● **PASSAGE TO READ**
Re: Some web sites collect salacious gossip and charge $2000 to remove it

Apparently, uses the Checkmate URL checking system to filter
out unreliable websites. Thus, you won't be able to see the annotation I
put on the offending post mentioned in my last message.

bob wyman

On Sat, Jan 30, 2021 at 5:45 PM Bob Wyman <> wrote:

> As a demonstration, I've annotated one of the apparently false claims
> about Guy Babock. To see that annotation, follow this link
> <>
> .
> If more people knew that annotation was possible, and if better support
> for making it was available, do you think it would help reduce the
> frequency of these problems?

● **ACTIVITY**
In the email about gossip websites, who is the subject of the apparently false claims that the writer annotated as a demonstration? The lines of data are not needed for this exercise.

● **DATASET EXTRACT**
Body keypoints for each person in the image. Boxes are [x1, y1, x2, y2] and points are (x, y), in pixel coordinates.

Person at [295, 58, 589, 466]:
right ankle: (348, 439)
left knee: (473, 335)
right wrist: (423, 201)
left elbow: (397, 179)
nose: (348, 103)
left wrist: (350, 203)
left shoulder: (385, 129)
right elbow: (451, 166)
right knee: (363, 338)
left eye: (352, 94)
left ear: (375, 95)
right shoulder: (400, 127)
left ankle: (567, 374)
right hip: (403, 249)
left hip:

● **RESPONSE FOR THIS EXERCISE**
Guy Babock.